Write out the stretch of lines below that begins at the line with "AQU Aquatic toxicity" and ends at the line with "UNK Unknown", including both, exactly as given and nothing more.

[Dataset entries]
* * * * *
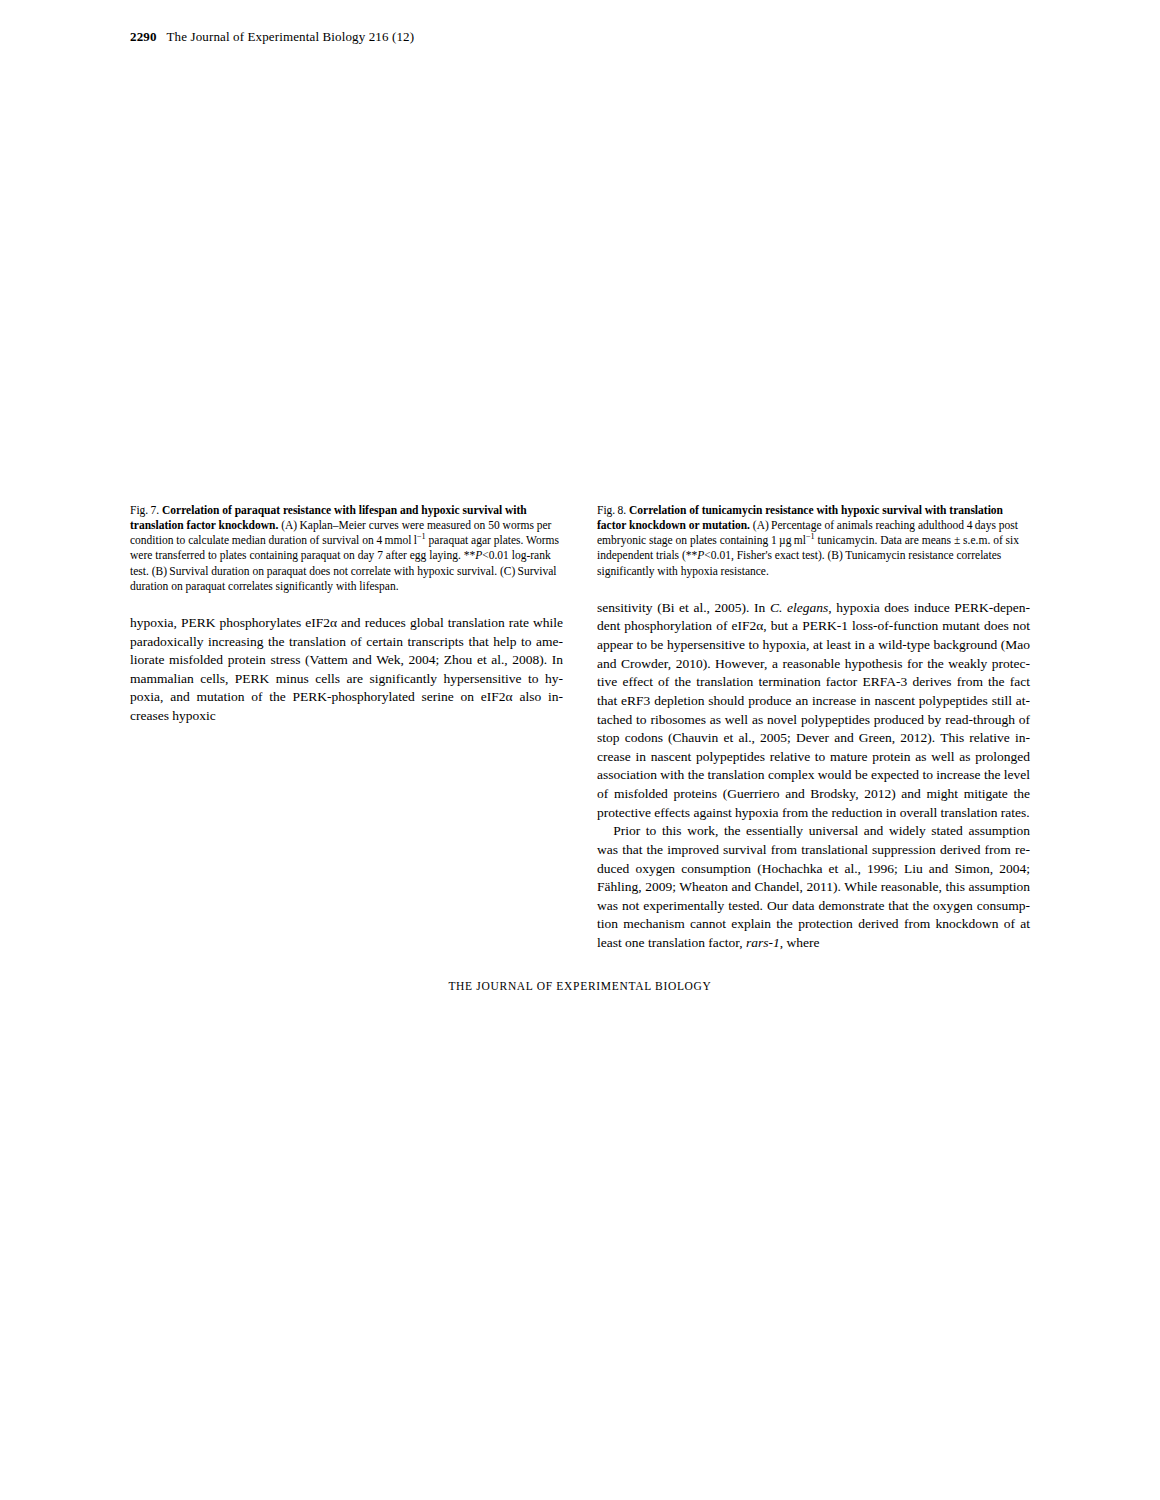2290 The Journal of Experimental Biology 216 (12)
Fig. 7. Correlation of paraquat resistance with lifespan and hypoxic survival with translation factor knockdown. (A) Kaplan–Meier curves were measured on 50 worms per condition to calculate median duration of survival on 4 mmol l−1 paraquat agar plates. Worms were transferred to plates containing paraquat on day 7 after egg laying. **P<0.01 log-rank test. (B) Survival duration on paraquat does not correlate with hypoxic survival. (C) Survival duration on paraquat correlates significantly with lifespan.
hypoxia, PERK phosphorylates eIF2α and reduces global translation rate while paradoxically increasing the translation of certain transcripts that help to ameliorate misfolded protein stress (Vattem and Wek, 2004; Zhou et al., 2008). In mammalian cells, PERK minus cells are significantly hypersensitive to hypoxia, and mutation of the PERK-phosphorylated serine on eIF2α also increases hypoxic
Fig. 8. Correlation of tunicamycin resistance with hypoxic survival with translation factor knockdown or mutation. (A) Percentage of animals reaching adulthood 4 days post embryonic stage on plates containing 1 µg ml−1 tunicamycin. Data are means ± s.e.m. of six independent trials (**P<0.01, Fisher's exact test). (B) Tunicamycin resistance correlates significantly with hypoxia resistance.
sensitivity (Bi et al., 2005). In C. elegans, hypoxia does induce PERK-dependent phosphorylation of eIF2α, but a PERK-1 loss-of-function mutant does not appear to be hypersensitive to hypoxia, at least in a wild-type background (Mao and Crowder, 2010). However, a reasonable hypothesis for the weakly protective effect of the translation termination factor ERFA-3 derives from the fact that eRF3 depletion should produce an increase in nascent polypeptides still attached to ribosomes as well as novel polypeptides produced by read-through of stop codons (Chauvin et al., 2005; Dever and Green, 2012). This relative increase in nascent polypeptides relative to mature protein as well as prolonged association with the translation complex would be expected to increase the level of misfolded proteins (Guerriero and Brodsky, 2012) and might mitigate the protective effects against hypoxia from the reduction in overall translation rates.
Prior to this work, the essentially universal and widely stated assumption was that the improved survival from translational suppression derived from reduced oxygen consumption (Hochachka et al., 1996; Liu and Simon, 2004; Fähling, 2009; Wheaton and Chandel, 2011). While reasonable, this assumption was not experimentally tested. Our data demonstrate that the oxygen consumption mechanism cannot explain the protection derived from knockdown of at least one translation factor, rars-1, where
THE JOURNAL OF EXPERIMENTAL BIOLOGY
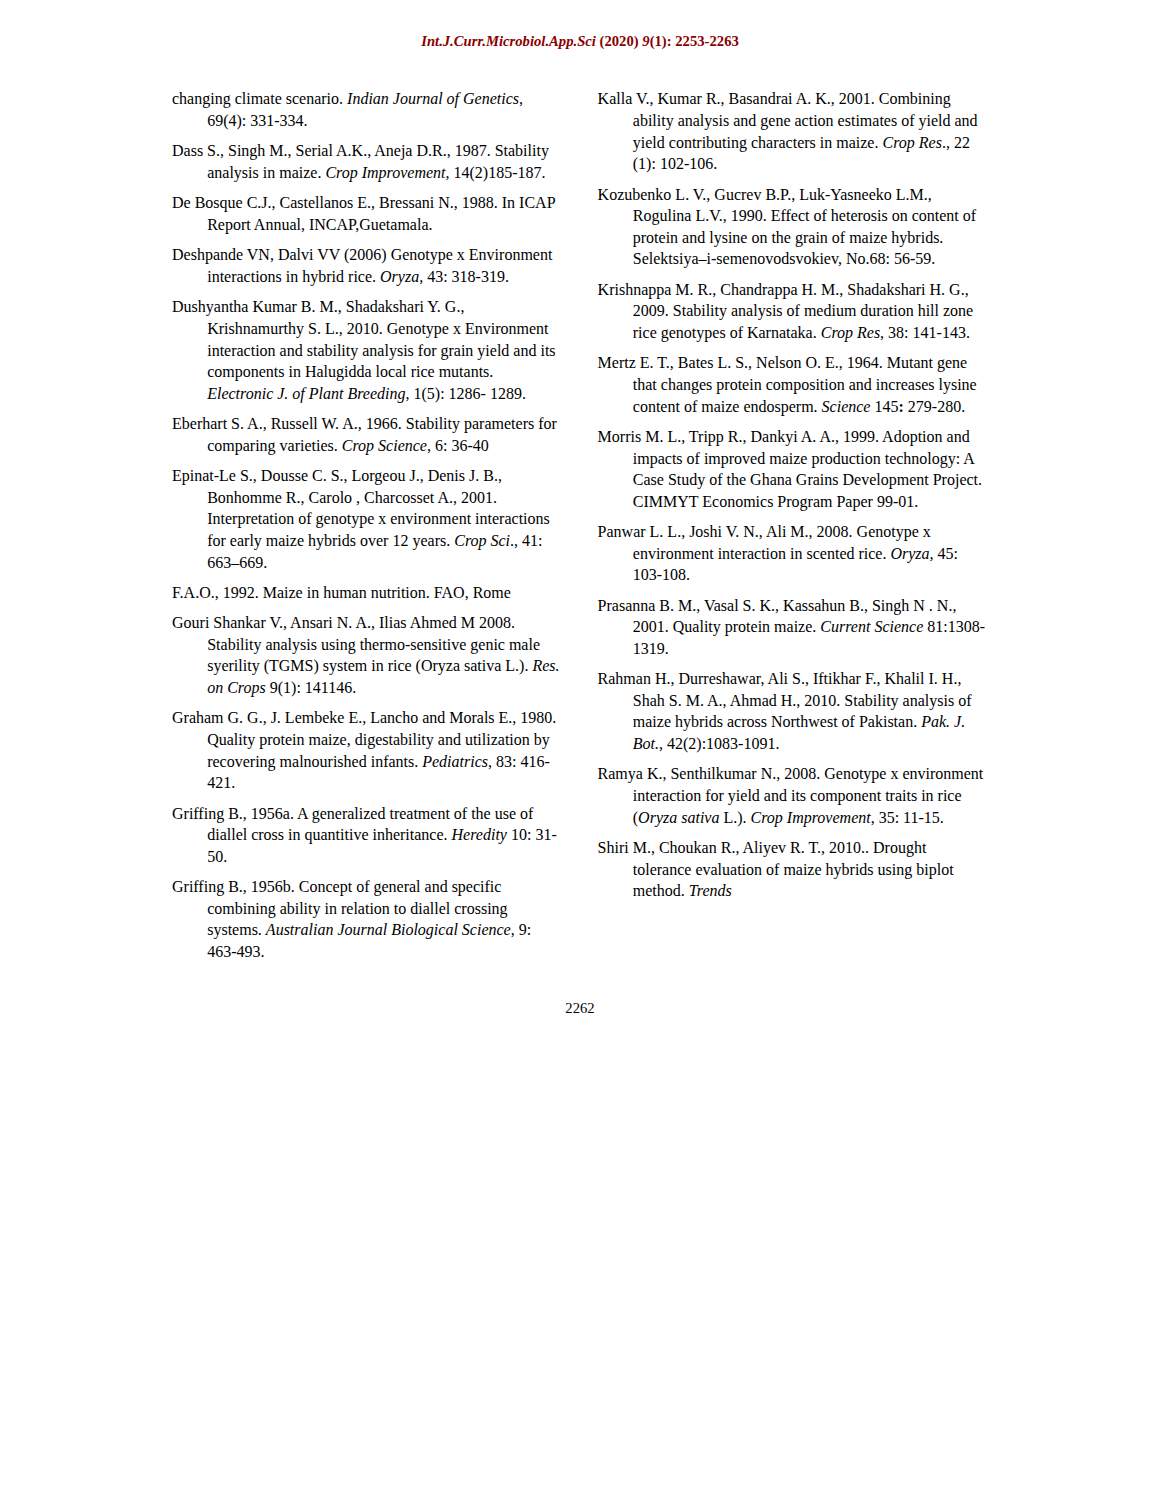Int.J.Curr.Microbiol.App.Sci (2020) 9(1): 2253-2263
changing climate scenario. Indian Journal of Genetics, 69(4): 331-334.
Dass S., Singh M., Serial A.K., Aneja D.R., 1987. Stability analysis in maize. Crop Improvement, 14(2)185-187.
De Bosque C.J., Castellanos E., Bressani N., 1988. In ICAP Report Annual, INCAP,Guetamala.
Deshpande VN, Dalvi VV (2006) Genotype x Environment interactions in hybrid rice. Oryza, 43: 318-319.
Dushyantha Kumar B. M., Shadakshari Y. G., Krishnamurthy S. L., 2010. Genotype x Environment interaction and stability analysis for grain yield and its components in Halugidda local rice mutants. Electronic J. of Plant Breeding, 1(5): 1286- 1289.
Eberhart S. A., Russell W. A., 1966. Stability parameters for comparing varieties. Crop Science, 6: 36-40
Epinat-Le S., Dousse C. S., Lorgeou J., Denis J. B., Bonhomme R., Carolo , Charcosset A., 2001. Interpretation of genotype x environment interactions for early maize hybrids over 12 years. Crop Sci., 41: 663–669.
F.A.O., 1992. Maize in human nutrition. FAO, Rome
Gouri Shankar V., Ansari N. A., Ilias Ahmed M 2008. Stability analysis using thermo-sensitive genic male syerility (TGMS) system in rice (Oryza sativa L.). Res. on Crops 9(1): 141146.
Graham G. G., J. Lembeke E., Lancho and Morals E., 1980. Quality protein maize, digestability and utilization by recovering malnourished infants. Pediatrics, 83: 416-421.
Griffing B., 1956a. A generalized treatment of the use of diallel cross in quantitive inheritance. Heredity 10: 31-50.
Griffing B., 1956b. Concept of general and specific combining ability in relation to diallel crossing systems. Australian Journal Biological Science, 9: 463-493.
Kalla V., Kumar R., Basandrai A. K., 2001. Combining ability analysis and gene action estimates of yield and yield contributing characters in maize. Crop Res., 22 (1): 102-106.
Kozubenko L. V., Gucrev B.P., Luk-Yasneeko L.M., Rogulina L.V., 1990. Effect of heterosis on content of protein and lysine on the grain of maize hybrids. Selektsiya–i-semenovodsvokiev, No.68: 56-59.
Krishnappa M. R., Chandrappa H. M., Shadakshari H. G., 2009. Stability analysis of medium duration hill zone rice genotypes of Karnataka. Crop Res, 38: 141-143.
Mertz E. T., Bates L. S., Nelson O. E., 1964. Mutant gene that changes protein composition and increases lysine content of maize endosperm. Science 145: 279-280.
Morris M. L., Tripp R., Dankyi A. A., 1999. Adoption and impacts of improved maize production technology: A Case Study of the Ghana Grains Development Project. CIMMYT Economics Program Paper 99-01.
Panwar L. L., Joshi V. N., Ali M., 2008. Genotype x environment interaction in scented rice. Oryza, 45: 103-108.
Prasanna B. M., Vasal S. K., Kassahun B., Singh N . N., 2001. Quality protein maize. Current Science 81:1308-1319.
Rahman H., Durreshawar, Ali S., Iftikhar F., Khalil I. H., Shah S. M. A., Ahmad H., 2010. Stability analysis of maize hybrids across Northwest of Pakistan. Pak. J. Bot., 42(2):1083-1091.
Ramya K., Senthilkumar N., 2008. Genotype x environment interaction for yield and its component traits in rice (Oryza sativa L.). Crop Improvement, 35: 11-15.
Shiri M., Choukan R., Aliyev R. T., 2010.. Drought tolerance evaluation of maize hybrids using biplot method. Trends
2262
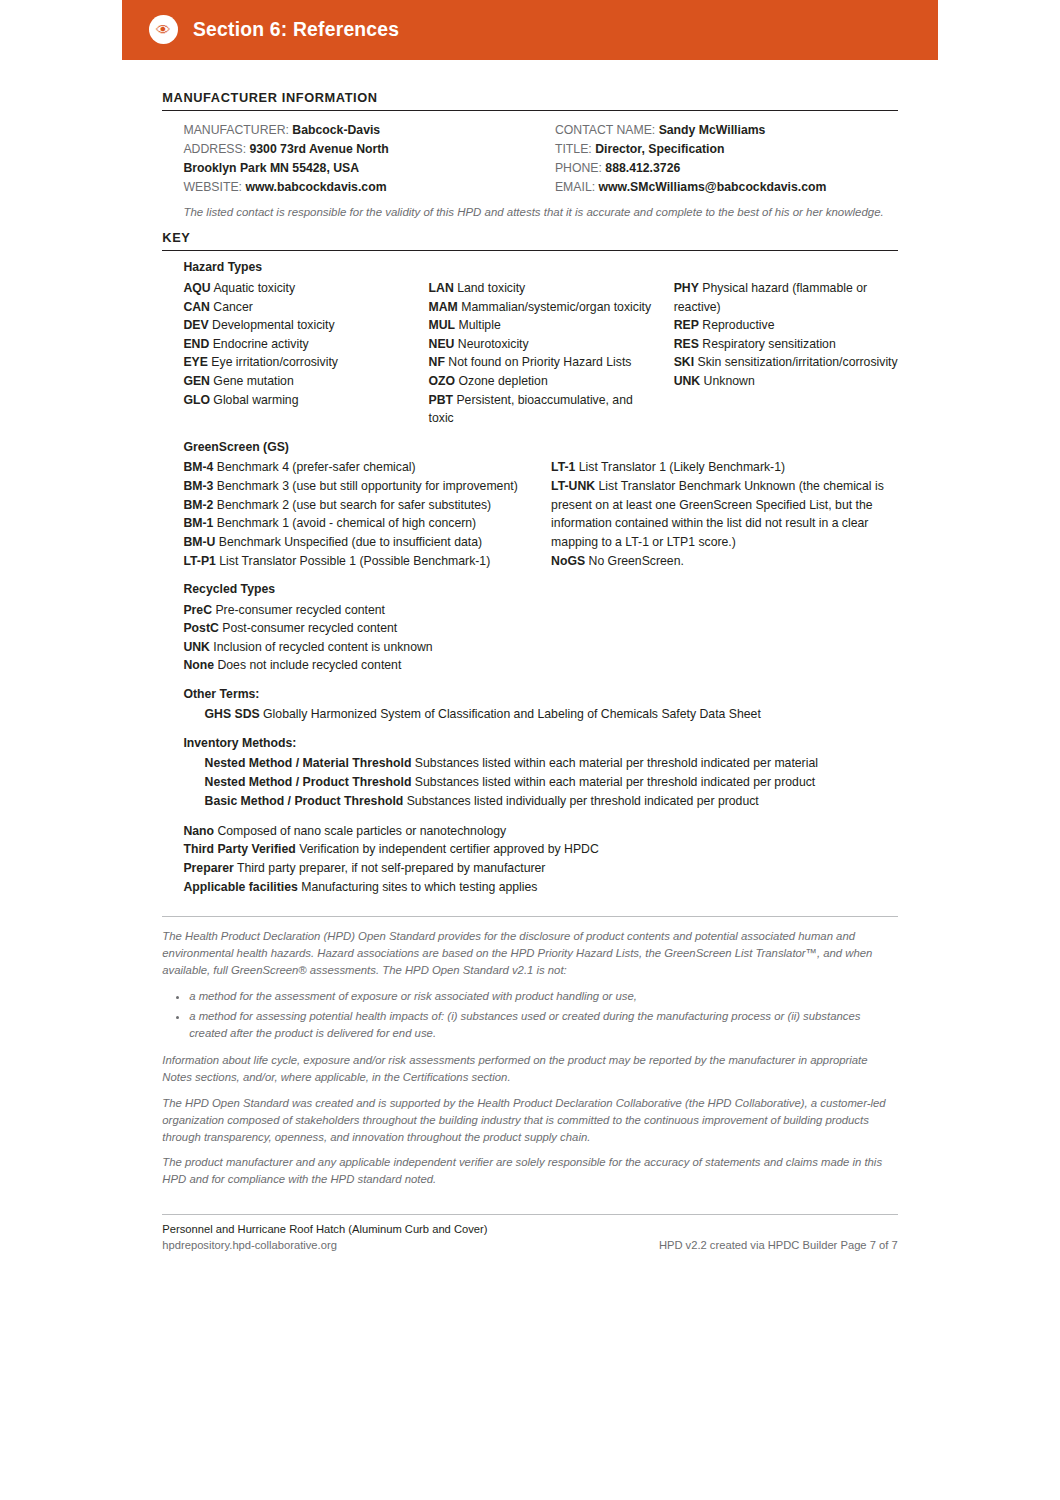👁
Section 6: References
MANUFACTURER INFORMATION
MANUFACTURER: Babcock-Davis
ADDRESS: 9300 73rd Avenue North
Brooklyn Park MN 55428, USA
WEBSITE: www.babcockdavis.com
CONTACT NAME: Sandy McWilliams
TITLE: Director, Specification
PHONE: 888.412.3726
EMAIL: www.SMcWilliams@babcockdavis.com
The listed contact is responsible for the validity of this HPD and attests that it is accurate and complete to the best of his or her knowledge.
KEY
Hazard Types
AQU Aquatic toxicity
CAN Cancer
DEV Developmental toxicity
END Endocrine activity
EYE Eye irritation/corrosivity
GEN Gene mutation
GLO Global warming
LAN Land toxicity
MAM Mammalian/systemic/organ toxicity
MUL Multiple
NEU Neurotoxicity
NF Not found on Priority Hazard Lists
OZO Ozone depletion
PBT Persistent, bioaccumulative, and toxic
PHY Physical hazard (flammable or reactive)
REP Reproductive
RES Respiratory sensitization
SKI Skin sensitization/irritation/corrosivity
UNK Unknown
GreenScreen (GS)
BM-4 Benchmark 4 (prefer-safer chemical)
BM-3 Benchmark 3 (use but still opportunity for improvement)
BM-2 Benchmark 2 (use but search for safer substitutes)
BM-1 Benchmark 1 (avoid - chemical of high concern)
BM-U Benchmark Unspecified (due to insufficient data)
LT-P1 List Translator Possible 1 (Possible Benchmark-1)
LT-1 List Translator 1 (Likely Benchmark-1)
LT-UNK List Translator Benchmark Unknown (the chemical is present on at least one GreenScreen Specified List, but the information contained within the list did not result in a clear mapping to a LT-1 or LTP1 score.)
NoGS No GreenScreen.
Recycled Types
PreC Pre-consumer recycled content
PostC Post-consumer recycled content
UNK Inclusion of recycled content is unknown
None Does not include recycled content
Other Terms:
GHS SDS Globally Harmonized System of Classification and Labeling of Chemicals Safety Data Sheet
Inventory Methods:
Nested Method / Material Threshold Substances listed within each material per threshold indicated per material
Nested Method / Product Threshold Substances listed within each material per threshold indicated per product
Basic Method / Product Threshold Substances listed individually per threshold indicated per product
Nano Composed of nano scale particles or nanotechnology
Third Party Verified Verification by independent certifier approved by HPDC
Preparer Third party preparer, if not self-prepared by manufacturer
Applicable facilities Manufacturing sites to which testing applies
The Health Product Declaration (HPD) Open Standard provides for the disclosure of product contents and potential associated human and environmental health hazards. Hazard associations are based on the HPD Priority Hazard Lists, the GreenScreen List Translator™, and when available, full GreenScreen® assessments. The HPD Open Standard v2.1 is not:
a method for the assessment of exposure or risk associated with product handling or use,
a method for assessing potential health impacts of: (i) substances used or created during the manufacturing process or (ii) substances created after the product is delivered for end use.
Information about life cycle, exposure and/or risk assessments performed on the product may be reported by the manufacturer in appropriate Notes sections, and/or, where applicable, in the Certifications section.
The HPD Open Standard was created and is supported by the Health Product Declaration Collaborative (the HPD Collaborative), a customer-led organization composed of stakeholders throughout the building industry that is committed to the continuous improvement of building products through transparency, openness, and innovation throughout the product supply chain.
The product manufacturer and any applicable independent verifier are solely responsible for the accuracy of statements and claims made in this HPD and for compliance with the HPD standard noted.
Personnel and Hurricane Roof Hatch (Aluminum Curb and Cover)
hpdrepository.hpd-collaborative.org
HPD v2.2 created via HPDC Builder Page 7 of 7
* * * * *
• Reply to the task
AQU Aquatic toxicity
CAN Cancer
DEV Developmental toxicity
END Endocrine activity
EYE Eye irritation/corrosivity
GEN Gene mutation
GLO Global warming
LAN Land toxicity
MAM Mammalian/systemic/organ toxicity
MUL Multiple
NEU Neurotoxicity
NF Not found on Priority Hazard Lists
OZO Ozone depletion
PBT Persistent, bioaccumulative, and toxic
PHY Physical hazard (flammable or reactive)
REP Reproductive
RES Respiratory sensitization
SKI Skin sensitization/irritation/corrosivity
UNK Unknown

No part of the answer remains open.